AdminSentimentConfigController (/admin/sentiment/vllm-config, SUPER_ADMIN only) exposes GET and PUT:

Method	Path	Body	Behavior
GET	`/admin/sentiment/vllm-config`	—	Returns the current `{url, model, enabled}` (or defaults if unset)
PUT	`/admin/sentiment/vllm-config`	`{url?, model?, enabled?}` (partial)	Patches the row, validates, returns the post-write `{url, model, enabled}`

Validation rules enforced by SentimentConfigService.updateConfig():

url must start with https:// (SSRF mitigation against compromised admin sessions). Non-https values reject with 400 at the DTO layer.
enabled = true with empty url or empty model rejects with 400.

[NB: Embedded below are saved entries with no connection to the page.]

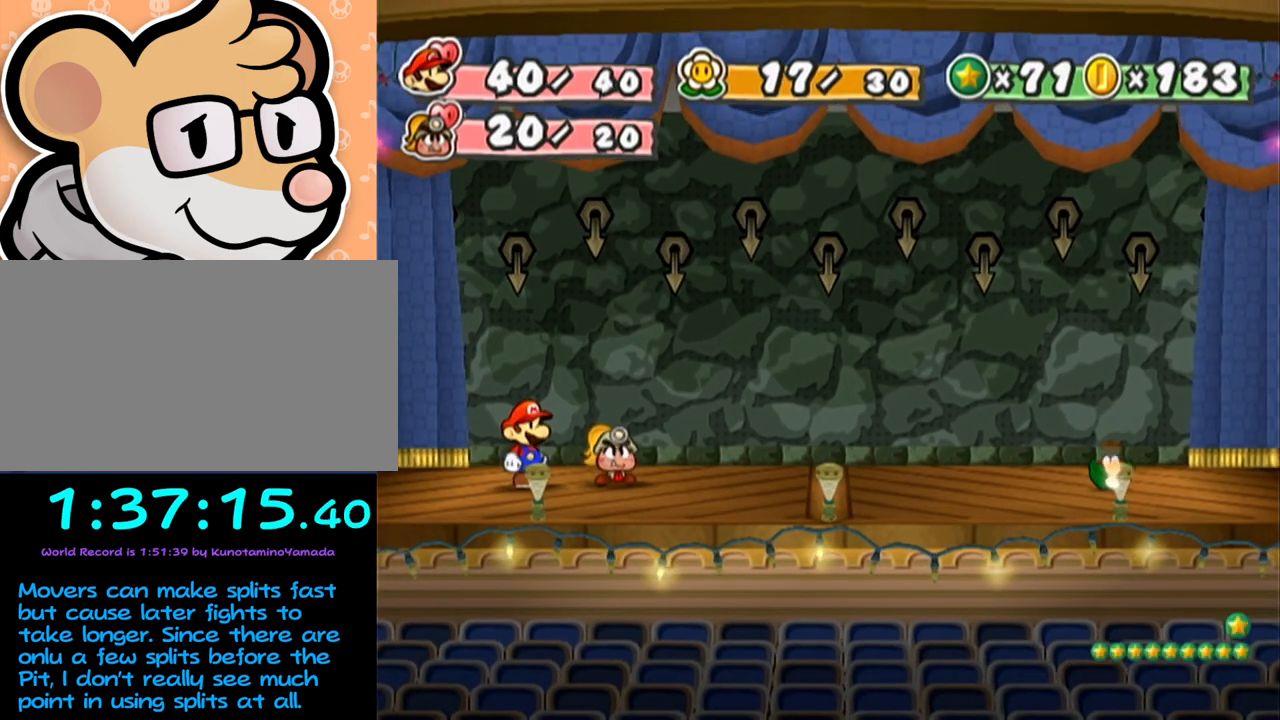
{"buttons": [], "left_stick": "center", "events": []}
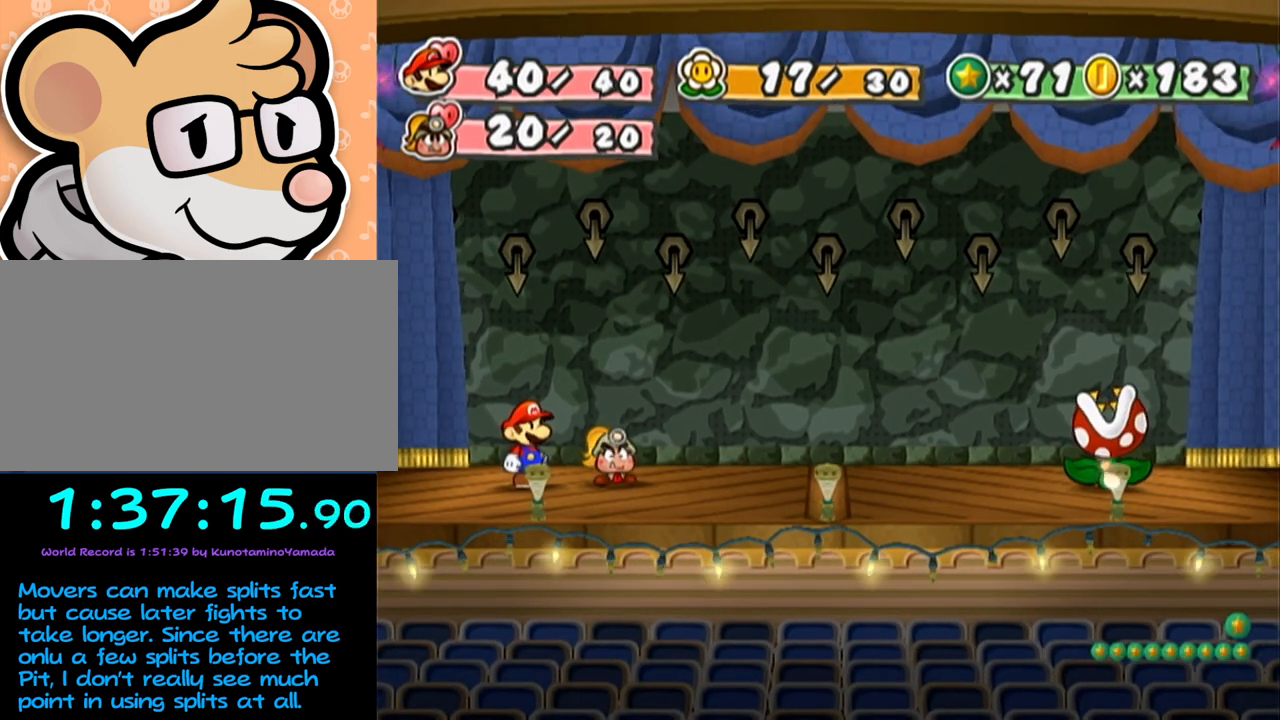
{"buttons": [], "left_stick": "center", "events": []}
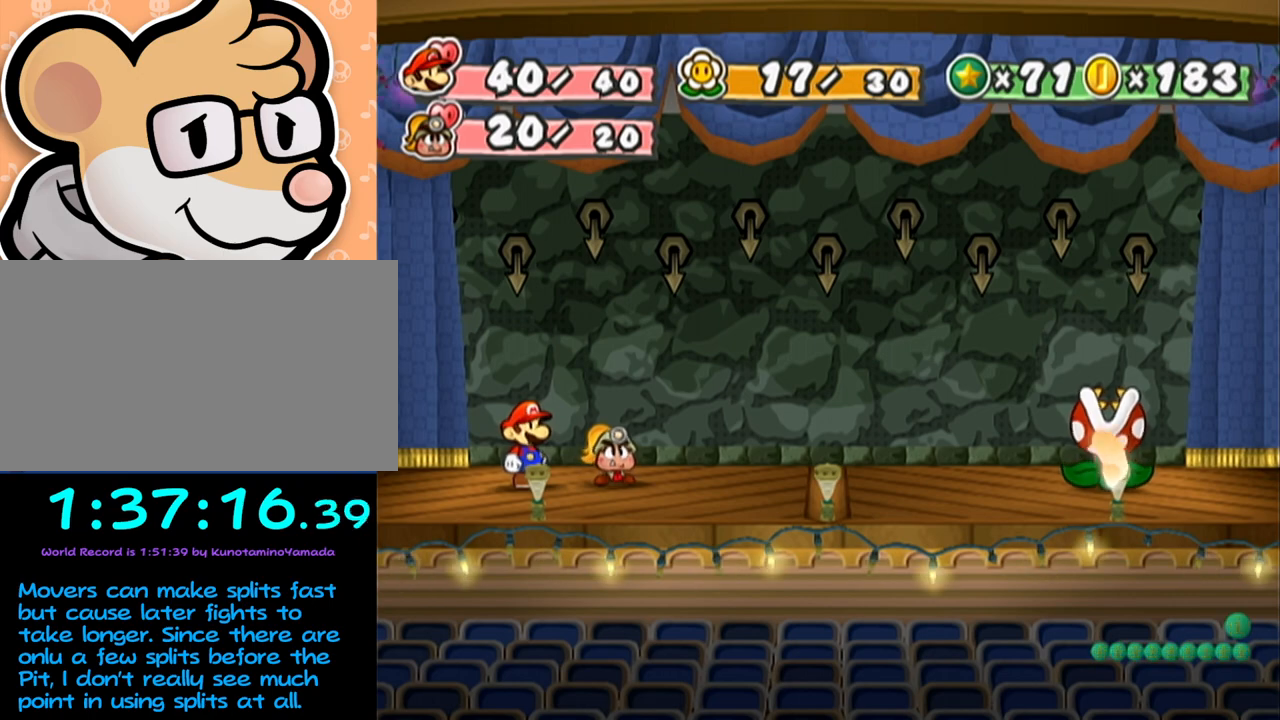
{"buttons": ["Y"], "left_stick": "center", "events": [[183, "Y", "down"], [250, "Y", "up"], [283, "Y", "down"], [367, "Y", "up"], [433, "Y", "down"]]}
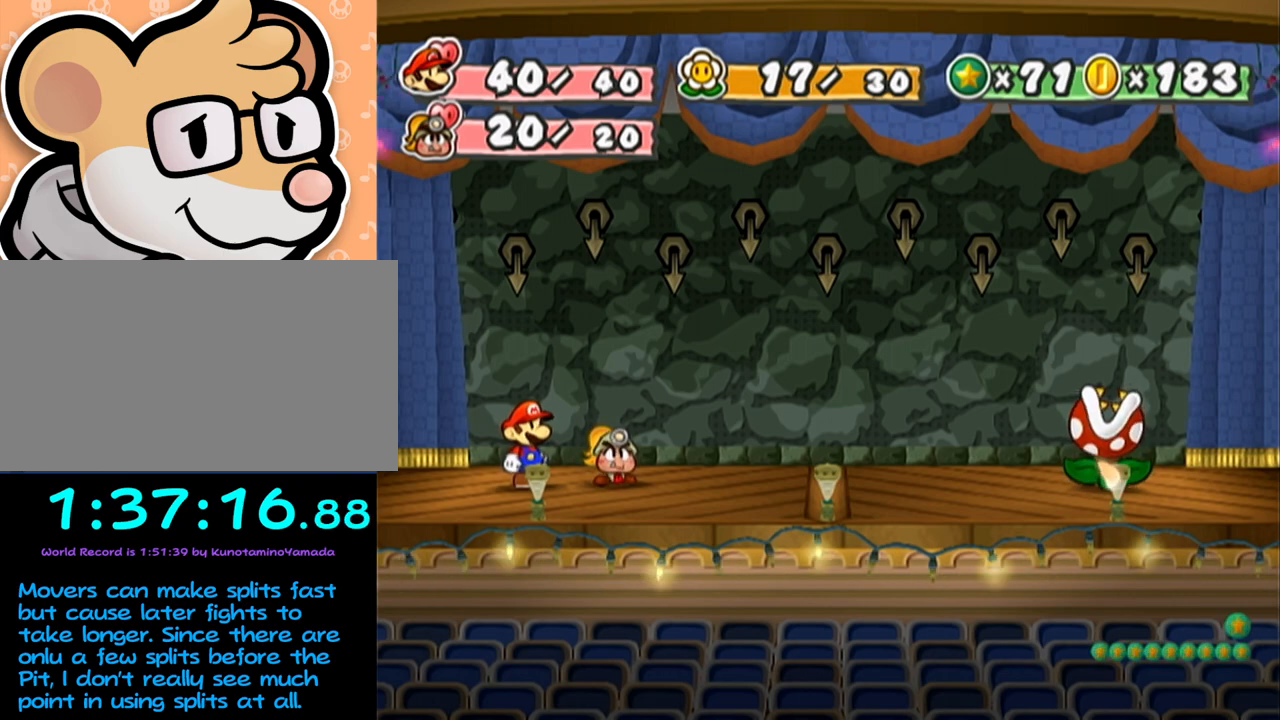
{"buttons": [], "left_stick": "center", "events": [[50, "Y", "up"], [150, "Y", "down"], [183, "Y", "up"], [300, "Y", "down"], [333, "Y", "up"]]}
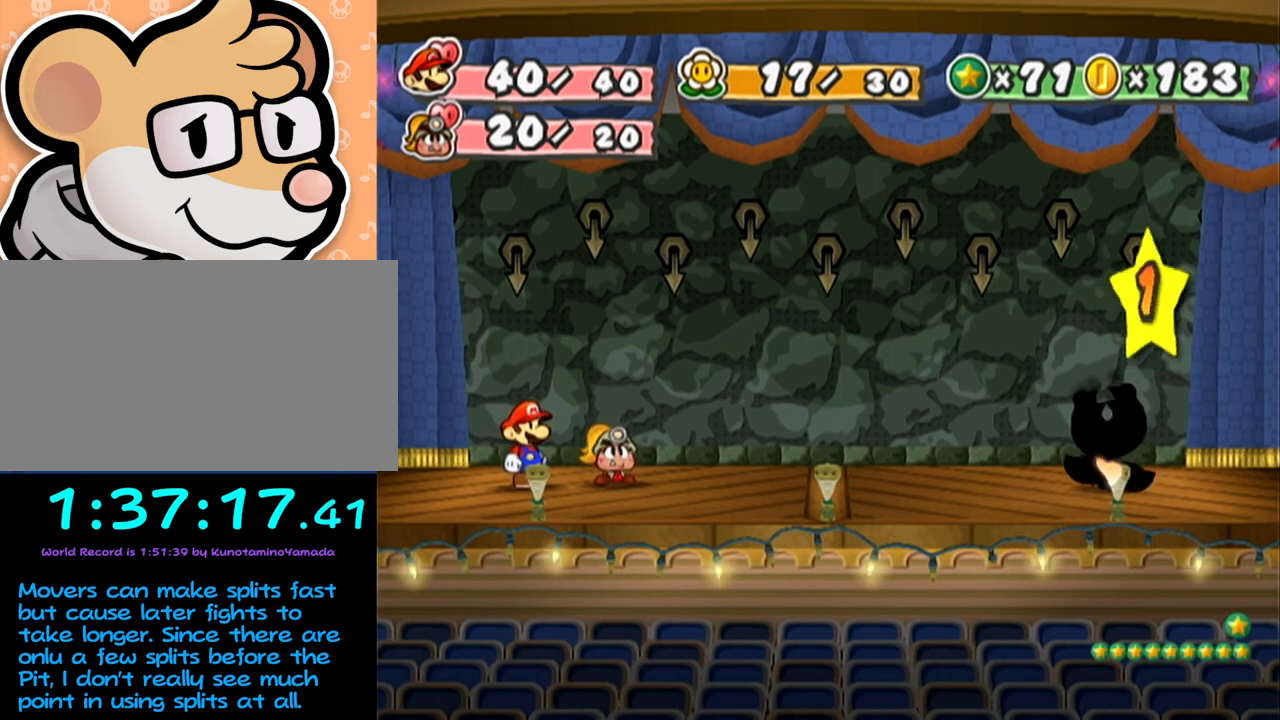
{"buttons": [], "left_stick": "center", "events": [[17, "Y", "down"], [50, "Y", "up"], [117, "Y", "down"], [150, "Y", "up"], [217, "Y", "down"], [267, "Y", "up"], [300, "Y", "down"], [367, "Y", "up"], [433, "Y", "down"], [467, "Y", "up"]]}
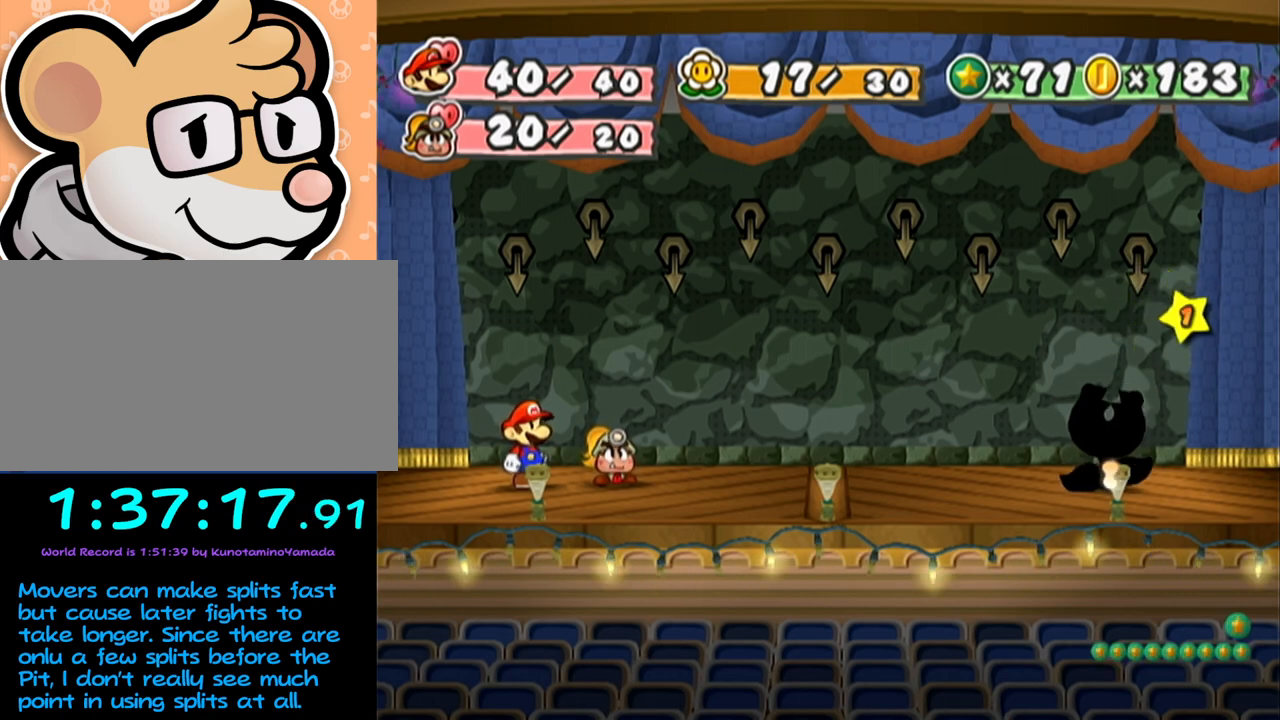
{"buttons": [], "left_stick": "center", "events": [[17, "Y", "down"], [83, "Y", "up"], [117, "Y", "down"], [167, "Y", "up"], [233, "Y", "down"], [300, "Y", "up"], [333, "Y", "down"], [400, "Y", "up"], [450, "Y", "down"], [483, "Y", "up"]]}
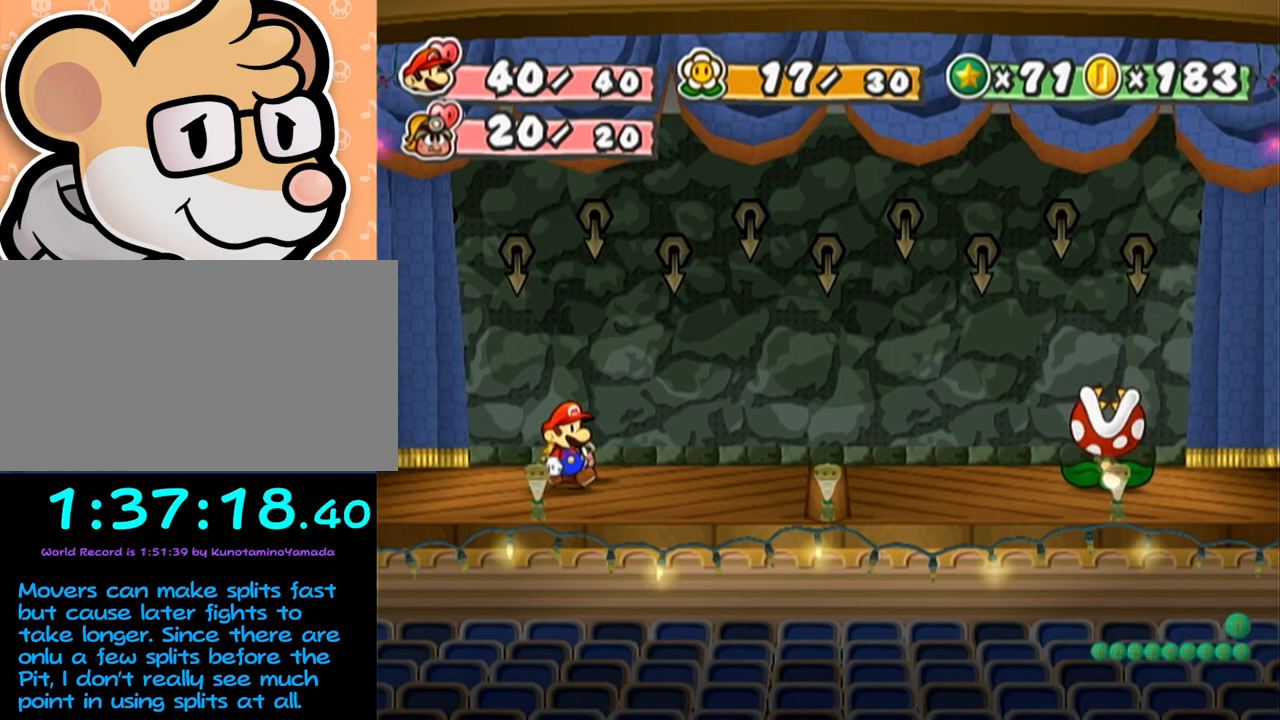
{"buttons": ["A"], "left_stick": "center", "events": [[500, "A", "down"]]}
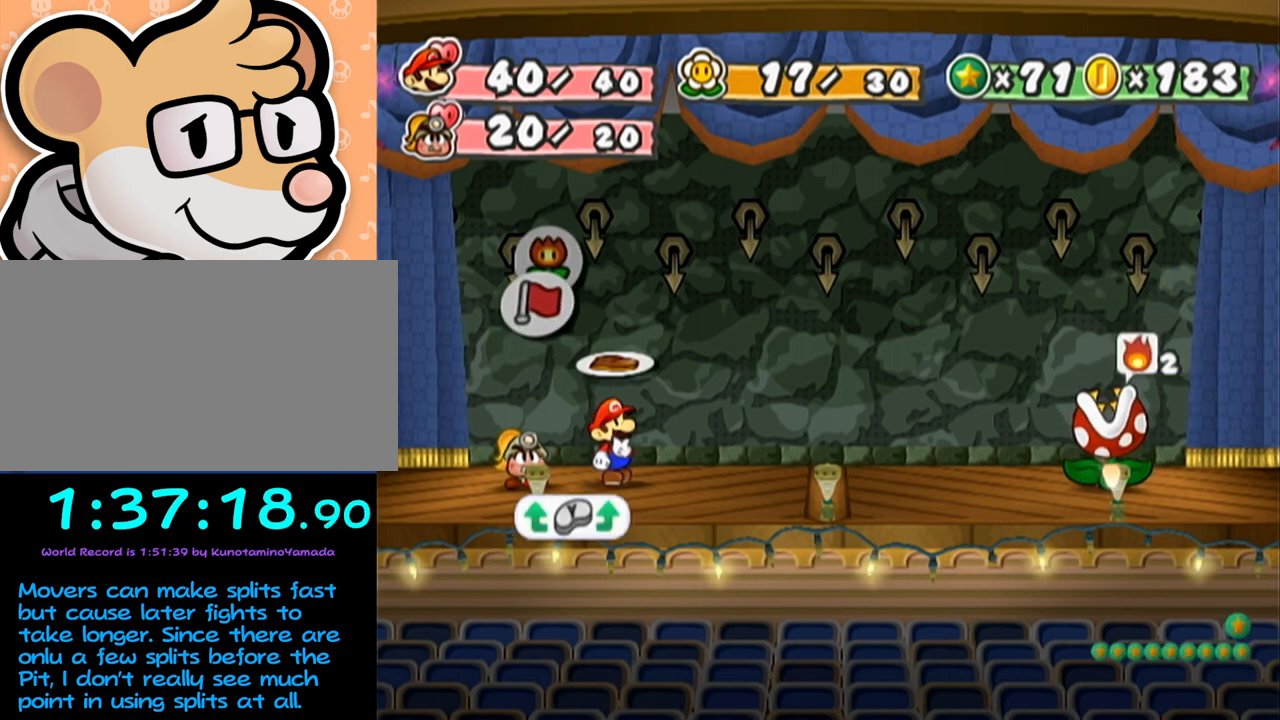
{"buttons": [], "left_stick": "center", "events": [[17, "A", "up"], [117, "A", "down"], [150, "A", "up"], [233, "A", "down"], [300, "A", "up"], [333, "A", "down"], [400, "A", "up"]]}
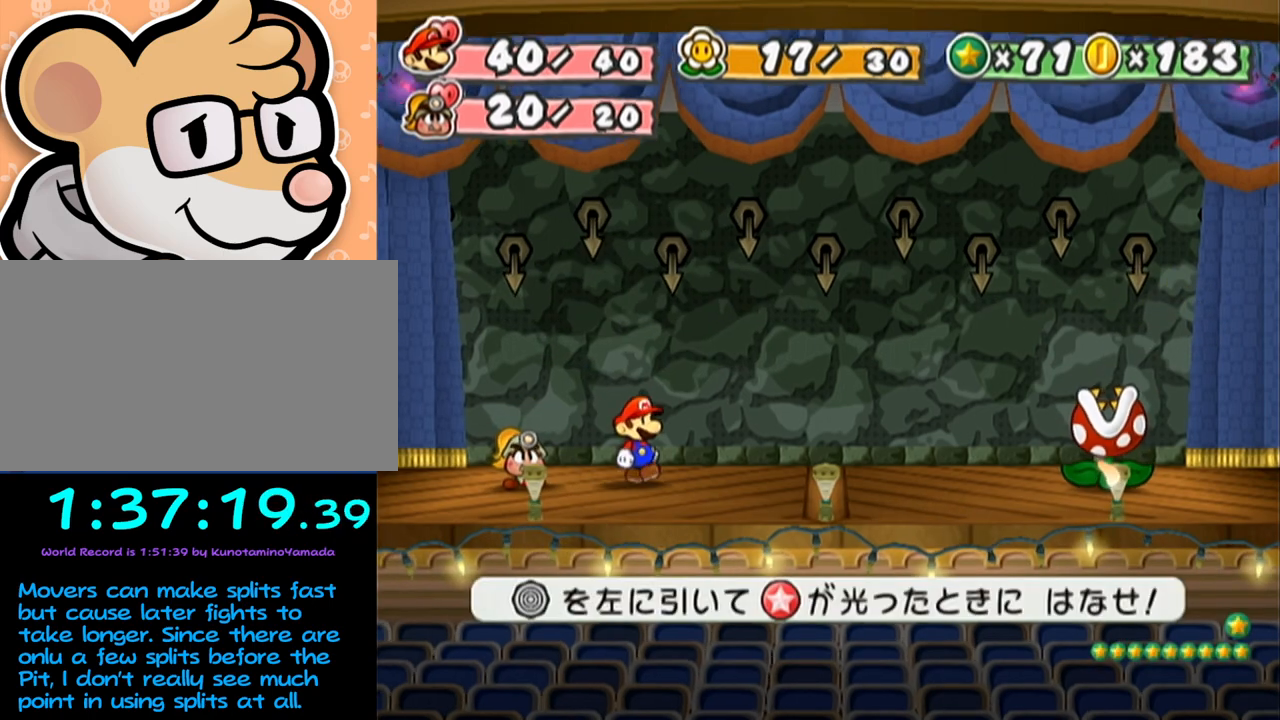
{"buttons": [], "left_stick": "center", "events": []}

The controller adds a production gate: when NODE_ENV === 'production' and ALLOW_SENTIMENT_VLLM_ENABLED_IN_PROD !== true, a PUT with enabled: true returns 400. Operators must set the env var explicitly to flip vLLM on in production.

updateConfig() returns {previous, next} from a single read, and the controller emits admin.sentiment-vllm-config.update with both sides as audit metadata. This avoids a TOCTOU window between a separate read and the write. See Audit Trail — admin.sentiment-vllm-config.update.

15. Adding a New Analysis Type

Create NewTypeProcessor extends BaseBatchProcessor (or RunPodBatchProcessor for RunPod workers) in src/modules/analysis/processors/
Add NEW_TYPE_WORKER_URL and NEW_TYPE_CONCURRENCY to src/configurations/env/bullmq.env.ts
Register queue in AnalysisModule: add to BullModule.registerQueue()
Add @InjectQueue('new-type') to PipelineOrchestratorService
Add dispatch and completion methods in PipelineOrchestratorService
Update PipelineStatus enum with new stage
Add worker contract doc in docs/worker-contracts/
Add mock endpoint in mock-worker/server.ts

For non-queue enrichment steps (like topic labeling), create a service in src/modules/analysis/services/, register it in AnalysisModule, inject it into PipelineOrchestratorService, and call it inline during stage transitions.